What is good is indexed to the kind of thing one naturally is

  • We should always ask the question “is X good for Y” (rather than simply “Is X good?“)
  • “What is good for a plant is not good for what is good for a human”


  • It is still desirable to appeal to “Good simpliciter”. which is not of the form “Good for X”.
    • “What’s good for the Russian mafia is not good (simpliciter)”
      • Could argue the latter good is talking about “good for general community”
  • It is intelligible to ask “can we improve our natures?”
    • Difficult to appeal to our natures to explain how change our nature
      • We might actually be imagining some portion of our nature being fixed while varying a small part.
  • Evolutionary theory says natures change over time. So what is one appealing to?
    • You can take a ‘snapshot’ of a couple generations

My response at the time

  • We have an easy route to relieve ‘tension’ on the word “good” by adding an extra degree of freedom to it (what would otherwise a contradiction is no longer once I create multiple “kinds of goods”.
  • This gives you too many degrees of freedom - everything is good for some purpose for some kind of being, and we now need to prevent this from being abused by finding a principled reason for limiting what kinds of good are important in ethical normative judgments (“sure, you’re ‘good’ in some sense, but I will judge you”).
  • Seems like some form of “good (simpliciter)” can build in enough flexibility to account for all of the specific kinds of good (and any ‘global’ things too).
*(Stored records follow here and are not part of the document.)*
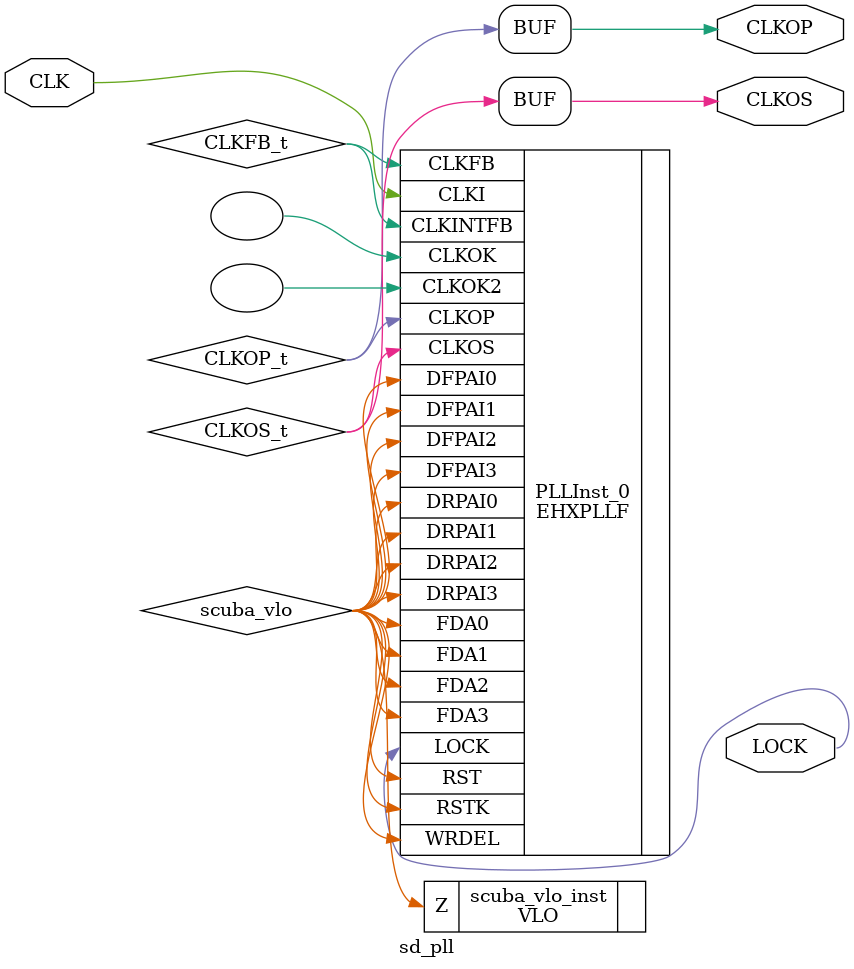
<source format=v>
/* Verilog netlist generated by SCUBA Diamond_1.3_Production (92) */
/* Module Version: 5.2 */
/* C:\lscc\diamond\1.3\ispfpga\bin\nt\scuba.exe -w -n sd_pll -lang verilog -synth synplify -arch ep5c00 -type pll -fin 27 -phase_cntl STATIC -bypasss -fclkop 270 -fclkop_tol 0.0 -fb_mode INTERNAL -phaseadj 0.0 -duty 8 -noclkok -norst -noclkok2 -e  */
/* Mon Nov 28 09:49:43 2011 */


`timescale 1 ns / 1 ps
module sd_pll (CLK, CLKOP, CLKOS, LOCK)/* synthesis syn_noprune=1 */;// exemplar attribute sd_pll dont_touch true 
    input wire CLK;
    output wire CLKOP;
    output wire CLKOS;
    output wire LOCK;

    wire CLKOS_t;
    wire CLKOP_t;
    wire CLKFB_t;
    wire scuba_vlo;

    VLO scuba_vlo_inst (.Z(scuba_vlo));

    defparam PLLInst_0.FEEDBK_PATH = "INTERNAL" ;
    defparam PLLInst_0.CLKOK_BYPASS = "DISABLED" ;
    defparam PLLInst_0.CLKOS_BYPASS = "ENABLED" ;
    defparam PLLInst_0.CLKOP_BYPASS = "DISABLED" ;
    defparam PLLInst_0.CLKOK_INPUT = "CLKOP" ;
    defparam PLLInst_0.DELAY_PWD = "DISABLED" ;
    defparam PLLInst_0.DELAY_VAL = 0 ;
    defparam PLLInst_0.CLKOS_TRIM_DELAY = 0 ;
    defparam PLLInst_0.CLKOS_TRIM_POL = "RISING" ;
    defparam PLLInst_0.CLKOP_TRIM_DELAY = 0 ;
    defparam PLLInst_0.CLKOP_TRIM_POL = "RISING" ;
    defparam PLLInst_0.PHASE_DELAY_CNTL = "STATIC" ;
    defparam PLLInst_0.DUTY = 8 ;
    defparam PLLInst_0.PHASEADJ = "0.0" ;
    defparam PLLInst_0.CLKOK_DIV = 2 ;
    defparam PLLInst_0.CLKOP_DIV = 2 ;
    defparam PLLInst_0.CLKFB_DIV = 10 ;
    defparam PLLInst_0.CLKI_DIV = 1 ;
    defparam PLLInst_0.FIN = "27.000000" ;
    EHXPLLF PLLInst_0 (.CLKI(CLK), .CLKFB(CLKFB_t), .RST(scuba_vlo), .RSTK(scuba_vlo), 
        .WRDEL(scuba_vlo), .DRPAI3(scuba_vlo), .DRPAI2(scuba_vlo), .DRPAI1(scuba_vlo), 
        .DRPAI0(scuba_vlo), .DFPAI3(scuba_vlo), .DFPAI2(scuba_vlo), .DFPAI1(scuba_vlo), 
        .DFPAI0(scuba_vlo), .FDA3(scuba_vlo), .FDA2(scuba_vlo), .FDA1(scuba_vlo), 
        .FDA0(scuba_vlo), .CLKOP(CLKOP_t), .CLKOS(CLKOS_t), .CLKOK(), .CLKOK2(), 
        .LOCK(LOCK), .CLKINTFB(CLKFB_t))
             /* synthesis FREQUENCY_PIN_CLKOS="27.000000" */
             /* synthesis FREQUENCY_PIN_CLKOP="270.000000" */
             /* synthesis FREQUENCY_PIN_CLKI="27.000000" */
             /* synthesis FREQUENCY_PIN_CLKOK="50.000000" */;

    assign CLKOS = CLKOS_t;
    assign CLKOP = CLKOP_t;


    // exemplar begin
    // exemplar attribute PLLInst_0 FREQUENCY_PIN_CLKOS 27.000000
    // exemplar attribute PLLInst_0 FREQUENCY_PIN_CLKOP 270.000000
    // exemplar attribute PLLInst_0 FREQUENCY_PIN_CLKI 27.000000
    // exemplar attribute PLLInst_0 FREQUENCY_PIN_CLKOK 50.000000
    // exemplar end

endmodule

</source>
When someone talks about “good for X” they are restricting our focus to a subset of the overall logic that is relevant for X, which could be useful since it’s a much simpler concept to worry about.
  • To claim there is no “good simpliciter” is to say that you can partition the logic of “good simpliciter” into the relevant subclasses (then by Occam’s razor, the global good is not conceptually necessary).